Sono italiane le tre donne che all'Ospedale Spallanzani di Roma, prime in Europa, hanno isolato il corona virus che sta mietendo vittime. In Cina ci erano già riusciti ma non l'avevano fatto uscire dal Paese e non avevano condiviso i dati in loro possesso.
Maria Rosaria Capobianchi, 67 anni, di Procida, è la coordinatrice del team quasi interamente rosa che ha stanato l’agente infettivo. «Quando lo abbiamo visto al microscopio e abbiamo capito che era proprio lui, in reparto ci sono stati salti di gioia», ricorda l’annuncio in notturna delle colleghe Francesca Colavita e Concetta Castilletti, presenti nel laboratorio di massima sicurezza dello Spallanzani, nel momento in cui il microrganismo importato dalla Cina si è rivelato. Il 2019-nCov, preso dal paziente cinese tuttora ricoverato in ospedale, ha cominciato a replicarsi velocemente e si è dimostrato capace di danneggiare le cellule aggredite, alterandone la forma. La prova schiacciante che fosse proprio lui il grande ricercato.

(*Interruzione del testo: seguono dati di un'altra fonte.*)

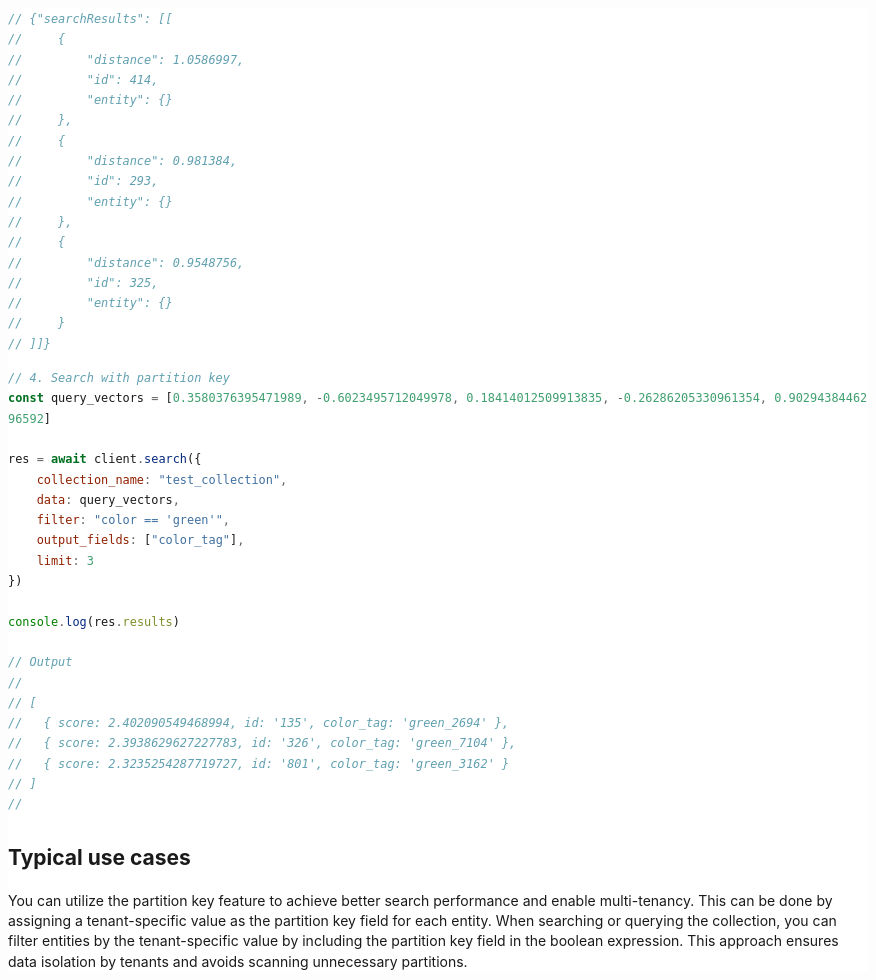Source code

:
 ```java
// {"searchResults": [[
//     {
//         "distance": 1.0586997,
//         "id": 414,
//         "entity": {}
//     },
//     {
//         "distance": 0.981384,
//         "id": 293,
//         "entity": {}
//     },
//     {
//         "distance": 0.9548756,
//         "id": 325,
//         "entity": {}
//     }
// ]]}
```

```javascript
// 4. Search with partition key
const query_vectors = [0.3580376395471989, -0.6023495712049978, 0.18414012509913835, -0.26286205330961354, 0.9029438446296592]

res = await client.search({
    collection_name: "test_collection",
    data: query_vectors,
    filter: "color == 'green'",
    output_fields: ["color_tag"],
    limit: 3
})

console.log(res.results)

// Output
// 
// [
//   { score: 2.402090549468994, id: '135', color_tag: 'green_2694' },
//   { score: 2.3938629627227783, id: '326', color_tag: 'green_7104' },
//   { score: 2.3235254287719727, id: '801', color_tag: 'green_3162' }
// ]
// 
```

## Typical use cases

You can utilize the partition key feature to achieve better search performance and enable multi-tenancy. This can be done by assigning a tenant-specific value as the partition key field for each entity. When searching or querying the collection, you can filter entities by the tenant-specific value by including the partition key field in the boolean expression. This approach ensures data isolation by tenants and avoids scanning unnecessary partitions.

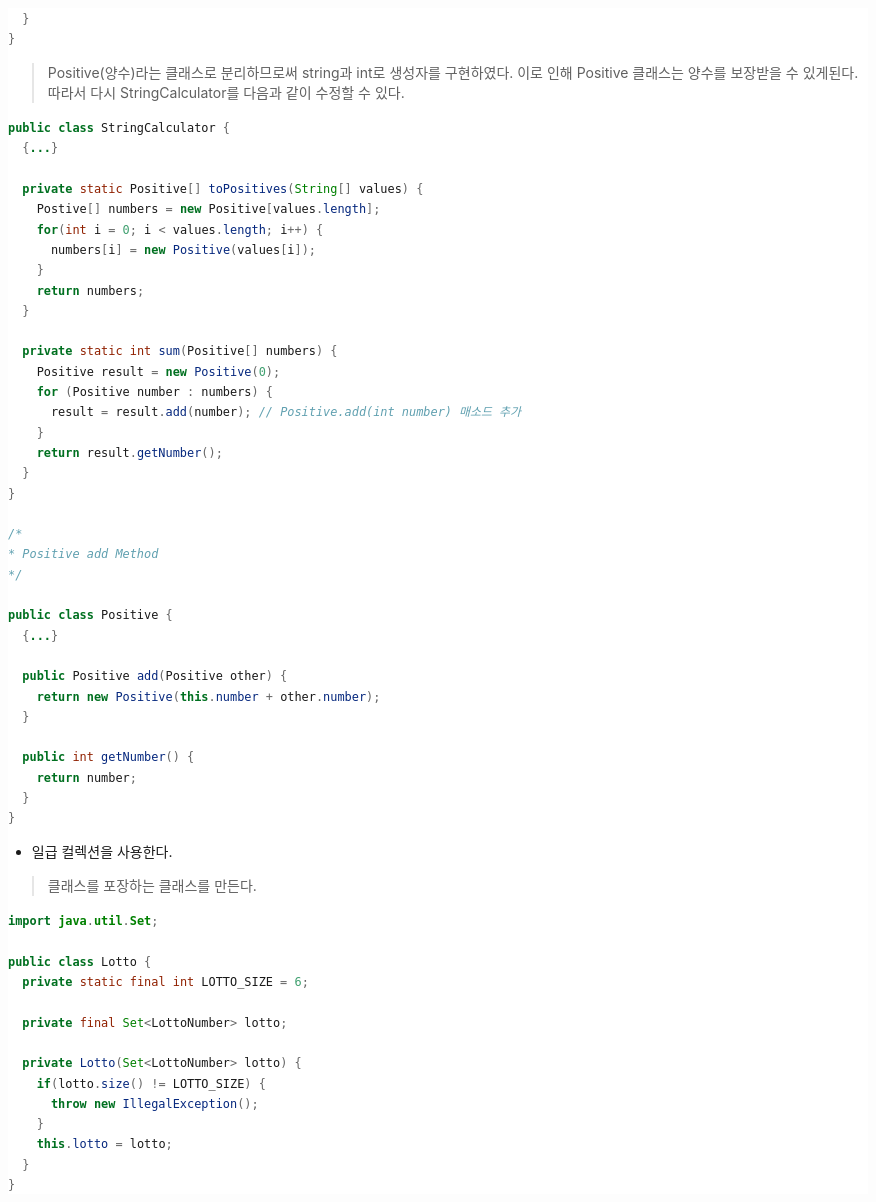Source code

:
 ```java
  }
}
```

>   Positive(양수)라는 클래스로 분리하므로써 string과 int로 생성자를 구현하였다. 이로 인해 Positive 클래스는 양수를 보장받을 수 있게된다. 따라서 다시 StringCalculator를 다음과 같이 수정할 수 있다.



```java
public class StringCalculator {
  {...}
  
  private static Positive[] toPositives(String[] values) {
    Postive[] numbers = new Positive[values.length];
    for(int i = 0; i < values.length; i++) {
      numbers[i] = new Positive(values[i]);
    }
    return numbers;
  }
  
  private static int sum(Positive[] numbers) {
    Positive result = new Positive(0);
    for (Positive number : numbers) {
      result = result.add(number); // Positive.add(int number) 매소드 추가
    }
    return result.getNumber();
  }
}

/*
* Positive add Method
*/

public class Positive {
  {...}
  
  public Positive add(Positive other) {
    return new Positive(this.number + other.number);
  }
  
  public int getNumber() {
    return number;
  }
}
```



*   일급 컬렉션을 사용한다.

>   클래스를 포장하는 클래스를 만든다.

```java
import java.util.Set;

public class Lotto {
  private static final int LOTTO_SIZE = 6;
  
  private final Set<LottoNumber> lotto;
  
  private Lotto(Set<LottoNumber> lotto) {
    if(lotto.size() != LOTTO_SIZE) {
      throw new IllegalException();
    }
    this.lotto = lotto;
  }
}
```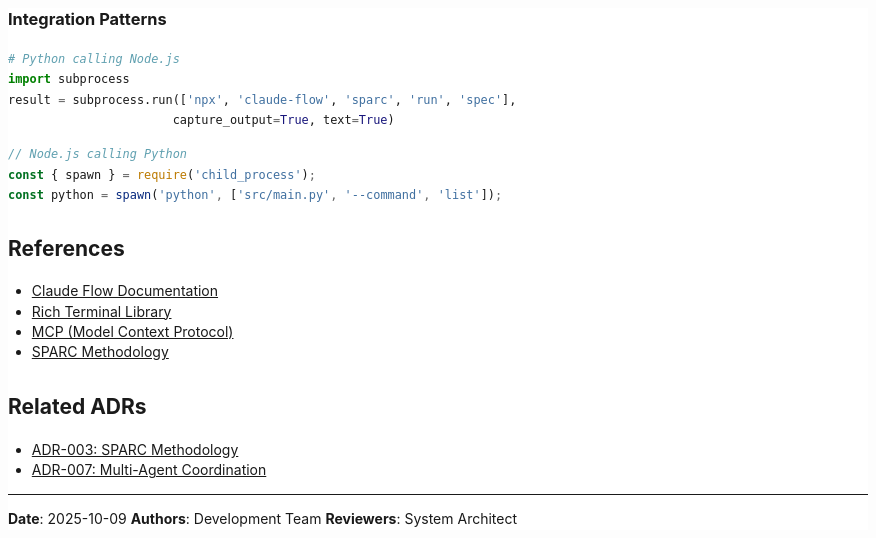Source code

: ### Integration Patterns
```python
# Python calling Node.js
import subprocess
result = subprocess.run(['npx', 'claude-flow', 'sparc', 'run', 'spec'],
                       capture_output=True, text=True)
```

```javascript
// Node.js calling Python
const { spawn } = require('child_process');
const python = spawn('python', ['src/main.py', '--command', 'list']);
```

## References

- [Claude Flow Documentation](https://github.com/ruvnet/claude-flow)
- [Rich Terminal Library](https://rich.readthedocs.io/)
- [MCP (Model Context Protocol)](https://github.com/anthropics/mcp)
- [SPARC Methodology](../SPARC_EXAMPLES.md)

## Related ADRs

- [ADR-003: SPARC Methodology](./003-sparc-methodology.md)
- [ADR-007: Multi-Agent Coordination](./007-multi-agent-coordination.md)

---

**Date**: 2025-10-09
**Authors**: Development Team
**Reviewers**: System Architect
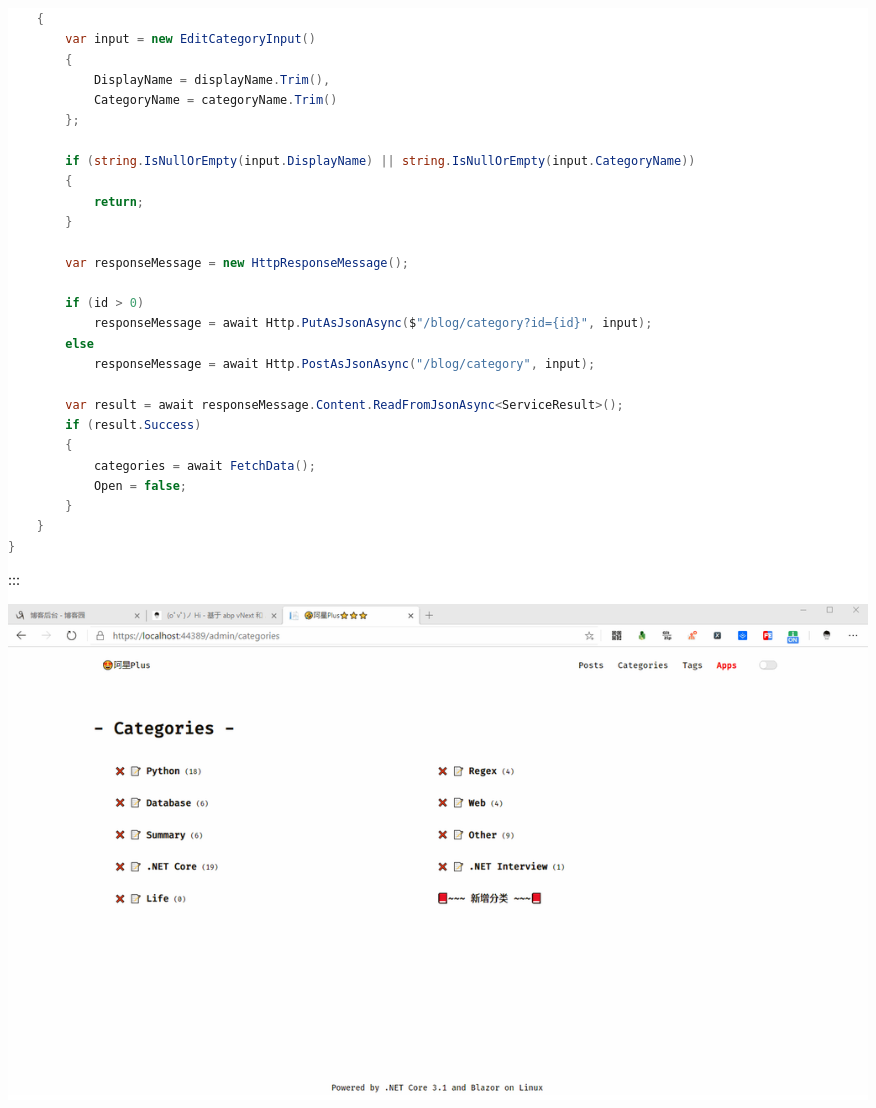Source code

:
 ```csharp
    {
        var input = new EditCategoryInput()
        {
            DisplayName = displayName.Trim(),
            CategoryName = categoryName.Trim()
        };

        if (string.IsNullOrEmpty(input.DisplayName) || string.IsNullOrEmpty(input.CategoryName))
        {
            return;
        }

        var responseMessage = new HttpResponseMessage();

        if (id > 0)
            responseMessage = await Http.PutAsJsonAsync($"/blog/category?id={id}", input);
        else
            responseMessage = await Http.PostAsJsonAsync("/blog/category", input);

        var result = await responseMessage.Content.ReadFromJsonAsync<ServiceResult>();
        if (result.Success)
        {
            categories = await FetchData();
            Open = false;
        }
    }
}
```

:::

![ ](./images/blazor-bestpractice-6-03.gif)

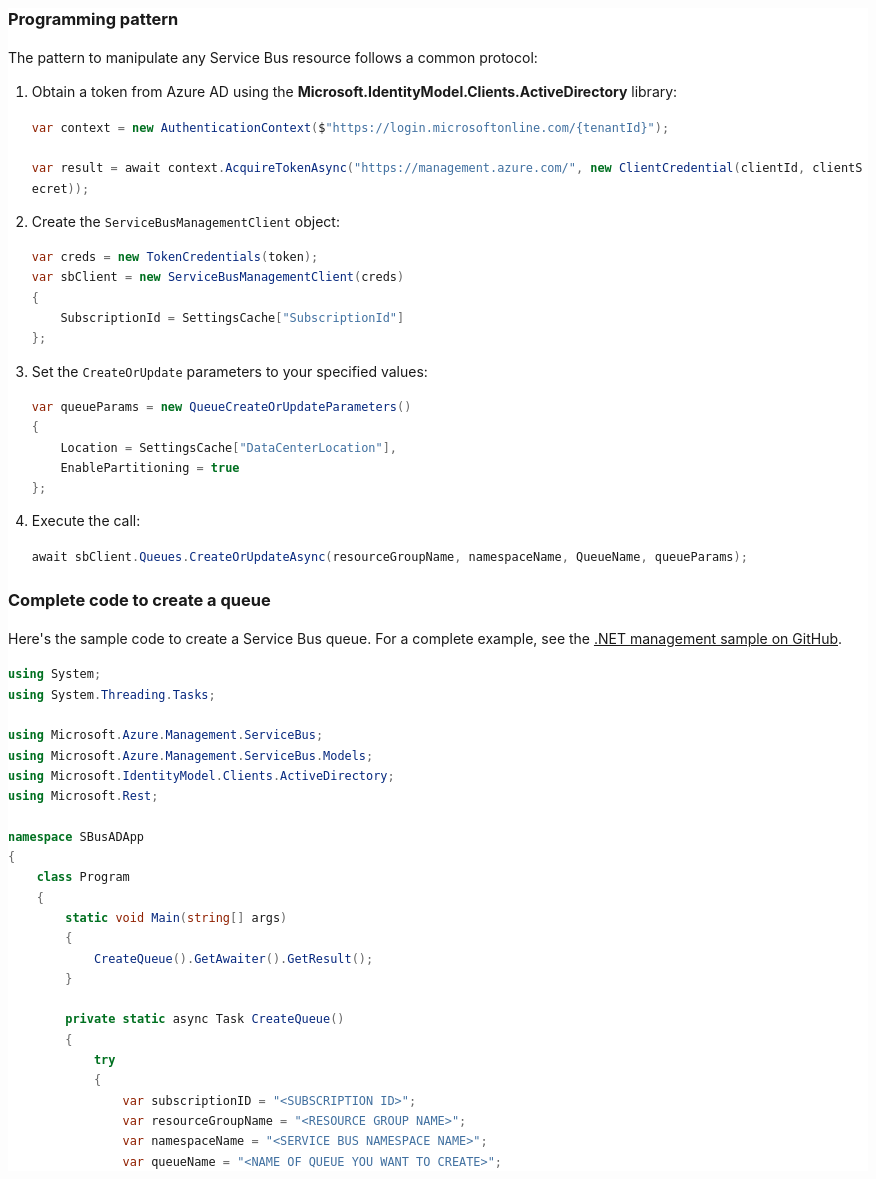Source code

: ### Programming pattern

The pattern to manipulate any Service Bus resource follows a common protocol:

1. Obtain a token from Azure AD using the **Microsoft.IdentityModel.Clients.ActiveDirectory** library:
   ```csharp
   var context = new AuthenticationContext($"https://login.microsoftonline.com/{tenantId}");

   var result = await context.AcquireTokenAsync("https://management.azure.com/", new ClientCredential(clientId, clientSecret));
   ```
2. Create the `ServiceBusManagementClient` object:

   ```csharp
   var creds = new TokenCredentials(token);
   var sbClient = new ServiceBusManagementClient(creds)
   {
       SubscriptionId = SettingsCache["SubscriptionId"]
   };
   ```
3. Set the `CreateOrUpdate` parameters to your specified values:

   ```csharp
   var queueParams = new QueueCreateOrUpdateParameters()
   {
       Location = SettingsCache["DataCenterLocation"],
       EnablePartitioning = true
   };
   ```
4. Execute the call:

   ```csharp
   await sbClient.Queues.CreateOrUpdateAsync(resourceGroupName, namespaceName, QueueName, queueParams);
   ```

### Complete code to create a queue
Here's the sample code to create a Service Bus queue. For a complete example, see the [.NET management sample on GitHub](https://github.com/Azure-Samples/service-bus-dotnet-management/). 

```csharp
using System;
using System.Threading.Tasks;

using Microsoft.Azure.Management.ServiceBus;
using Microsoft.Azure.Management.ServiceBus.Models;
using Microsoft.IdentityModel.Clients.ActiveDirectory;
using Microsoft.Rest;

namespace SBusADApp
{
    class Program
    {
        static void Main(string[] args)
        {
            CreateQueue().GetAwaiter().GetResult();
        }

        private static async Task CreateQueue()
        {
            try
            {
                var subscriptionID = "<SUBSCRIPTION ID>";
                var resourceGroupName = "<RESOURCE GROUP NAME>";
                var namespaceName = "<SERVICE BUS NAMESPACE NAME>";
                var queueName = "<NAME OF QUEUE YOU WANT TO CREATE>";
```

Maria Rosaria dirige da 20 anni il laboratorio di virologia dell’istituto nazionale per le malattie infettive. Altri venti ne ha passati china sui banconi dell’università la Sapienza dove ha imparato a diventare una virologa «artigiana». Laureata in genetica umana, specializzata in virologia, decise di trasferirsi a Roma per realizzare i sogni di ricercatrice.
Concetta Castilletti, 56 anni, due figli. Come responsabile del laboratorio virus emergenti, Concetta ha vissuto l’esperienza della Sars, Ebola, pandemia da H1N1 (la cosiddetta influenza suina), del brasiliano Zika e della Chikungunya, il virus trasportato dalla zanzara che due estati fa ha imperversato anche a Roma.
La più giovane è Francesca Colavita, 30 anni, in squadra da quattro, molisana di Campobasso. Durante l’epidemia di Ebola è partita diverse volte per la Liberia e la Sierra Leone, dove il virus della febbre emorragica ha colpito duramente.
Era lei di turno quando il coronavirus si è infine lasciato isolare: «Che emozione».